▶ Directions
Copy the listing below word for word, starting at the line that contains "Сахарный антицеллюлитный фитогель-паста" and stopping after the line that contains "UNSERE PARTNER". Leave out the pictures.

▶ Stored data
######

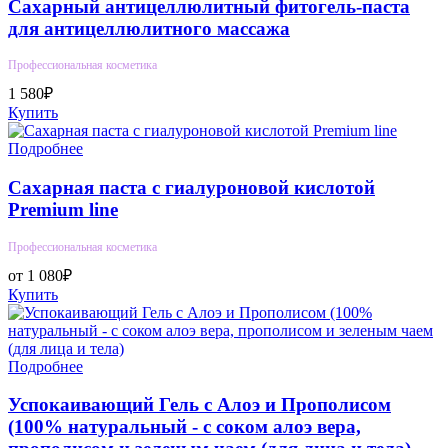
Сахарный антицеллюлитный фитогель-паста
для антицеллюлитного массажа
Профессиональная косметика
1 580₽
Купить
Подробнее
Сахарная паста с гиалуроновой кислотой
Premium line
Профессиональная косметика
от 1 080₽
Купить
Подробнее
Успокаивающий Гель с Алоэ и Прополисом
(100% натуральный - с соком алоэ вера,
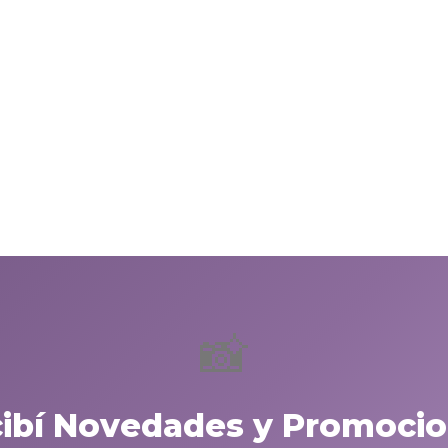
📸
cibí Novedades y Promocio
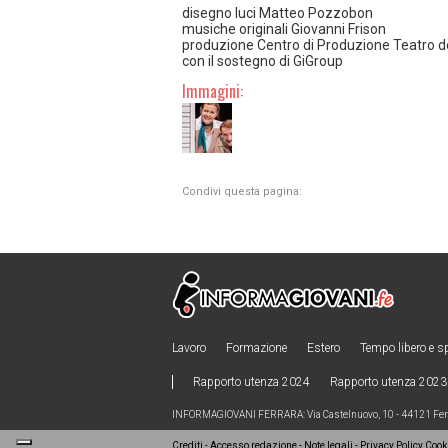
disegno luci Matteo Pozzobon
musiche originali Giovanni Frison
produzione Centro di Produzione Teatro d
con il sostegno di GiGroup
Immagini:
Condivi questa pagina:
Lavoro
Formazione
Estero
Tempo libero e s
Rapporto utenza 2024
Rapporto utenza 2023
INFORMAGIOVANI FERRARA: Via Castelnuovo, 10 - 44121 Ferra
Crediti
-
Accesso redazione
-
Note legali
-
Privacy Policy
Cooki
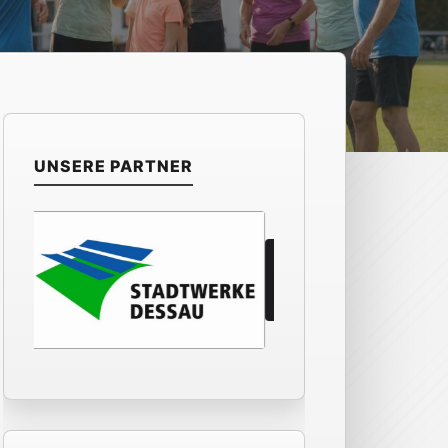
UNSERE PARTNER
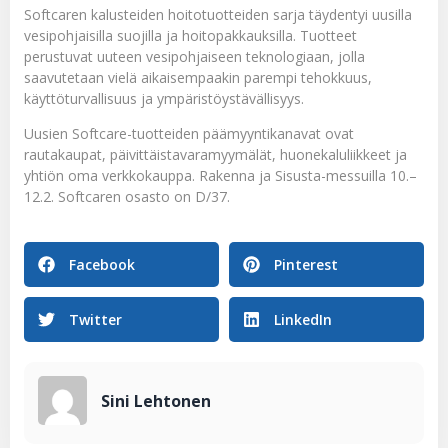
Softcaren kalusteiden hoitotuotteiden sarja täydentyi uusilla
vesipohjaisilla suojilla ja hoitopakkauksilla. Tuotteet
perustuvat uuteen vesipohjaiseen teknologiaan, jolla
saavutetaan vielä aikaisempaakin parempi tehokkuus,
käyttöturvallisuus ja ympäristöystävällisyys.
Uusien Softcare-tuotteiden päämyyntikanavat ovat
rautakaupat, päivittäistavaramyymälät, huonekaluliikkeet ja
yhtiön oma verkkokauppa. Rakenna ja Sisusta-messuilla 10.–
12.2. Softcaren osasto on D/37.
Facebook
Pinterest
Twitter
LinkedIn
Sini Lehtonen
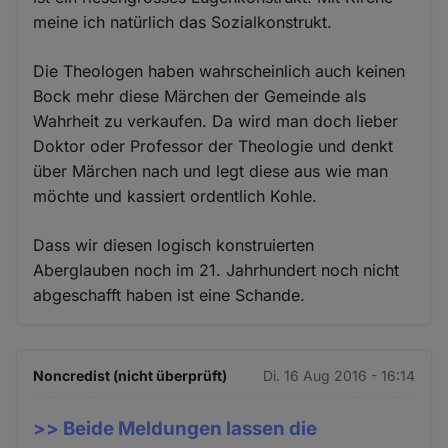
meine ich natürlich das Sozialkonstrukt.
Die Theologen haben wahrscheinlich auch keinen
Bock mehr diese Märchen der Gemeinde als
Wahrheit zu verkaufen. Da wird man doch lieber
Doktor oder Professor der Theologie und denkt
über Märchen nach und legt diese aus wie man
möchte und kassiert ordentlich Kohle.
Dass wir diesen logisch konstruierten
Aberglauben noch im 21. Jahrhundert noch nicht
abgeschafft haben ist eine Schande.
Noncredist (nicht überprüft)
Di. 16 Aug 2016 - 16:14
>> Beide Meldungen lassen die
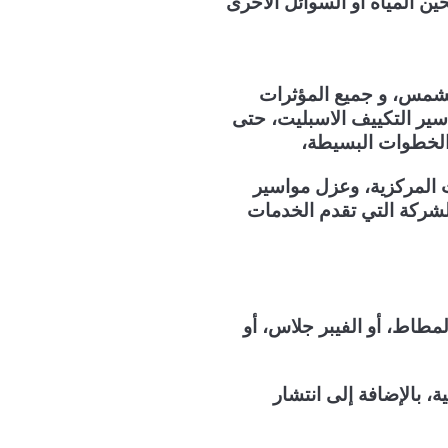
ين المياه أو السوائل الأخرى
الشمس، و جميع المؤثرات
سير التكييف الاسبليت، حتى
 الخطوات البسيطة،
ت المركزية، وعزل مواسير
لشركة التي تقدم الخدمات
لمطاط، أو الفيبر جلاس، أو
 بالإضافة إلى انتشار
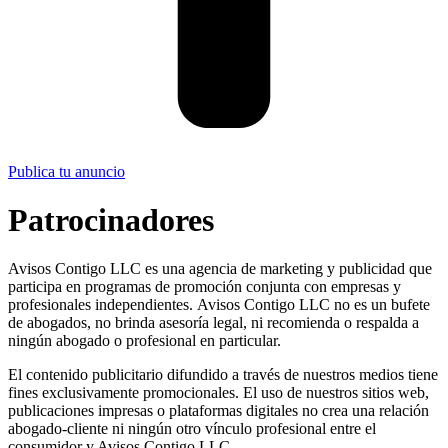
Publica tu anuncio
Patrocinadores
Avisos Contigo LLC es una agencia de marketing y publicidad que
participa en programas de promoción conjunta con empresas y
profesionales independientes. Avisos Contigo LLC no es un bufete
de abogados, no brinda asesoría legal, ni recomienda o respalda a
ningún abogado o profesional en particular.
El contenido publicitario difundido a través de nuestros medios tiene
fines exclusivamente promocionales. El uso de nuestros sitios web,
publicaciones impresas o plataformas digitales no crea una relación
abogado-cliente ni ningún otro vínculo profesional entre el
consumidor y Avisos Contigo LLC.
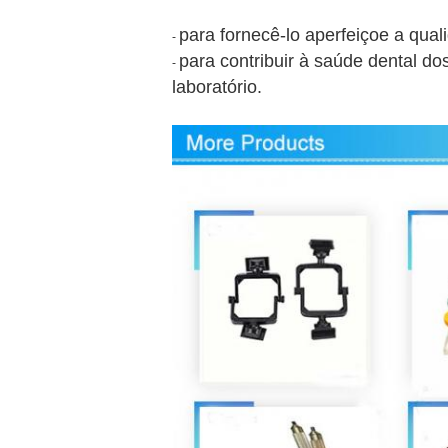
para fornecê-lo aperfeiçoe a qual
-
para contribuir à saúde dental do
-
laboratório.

######

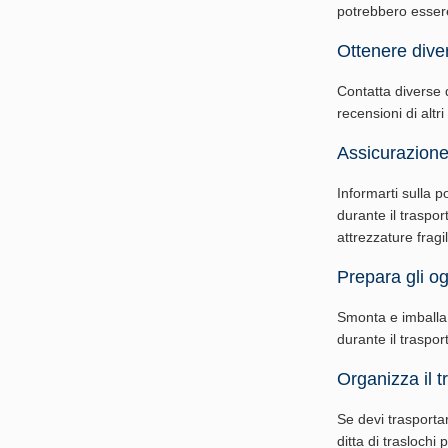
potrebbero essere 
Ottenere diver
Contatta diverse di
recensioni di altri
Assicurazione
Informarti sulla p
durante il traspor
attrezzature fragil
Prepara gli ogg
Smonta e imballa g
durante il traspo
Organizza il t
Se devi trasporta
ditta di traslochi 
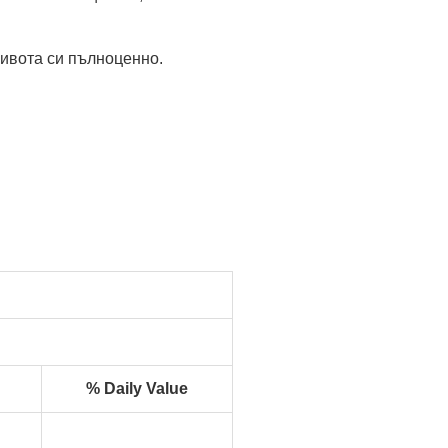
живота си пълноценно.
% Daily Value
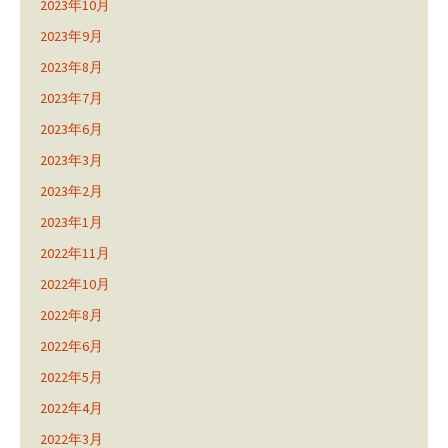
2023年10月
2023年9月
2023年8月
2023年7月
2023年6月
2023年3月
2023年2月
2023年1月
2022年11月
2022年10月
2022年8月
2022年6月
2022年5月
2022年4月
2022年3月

######

▶ Task output
Сахарный антицеллюлитный фитогель-паста
для антицеллюлитного массажа
Профессиональная косметика
1 580₽
Купить
Подробнее
Сахарная паста с гиалуроновой кислотой
Premium line
Профессиональная косметика
от 1 080₽
Купить
Подробнее
Успокаивающий Гель с Алоэ и Прополисом
(100% натуральный - с соком алоэ вера,
📸
cibí Novedades y Promocio
disegno luci Matteo Pozzobon
musiche originali Giovanni Frison
produzione Centro di Produzione Teatro d
con il sostegno di GiGroup
Immagini:
Condivi questa pagina:
Lavoro
Formazione
Estero
Tempo libero e s
Rapporto utenza 2024
Rapporto utenza 2023
INFORMAGIOVANI FERRARA: Via Castelnuovo, 10 - 44121 Ferra
Crediti
-
Accesso redazione
-
Note legali
-
Privacy Policy
Cooki
UNSERE PARTNER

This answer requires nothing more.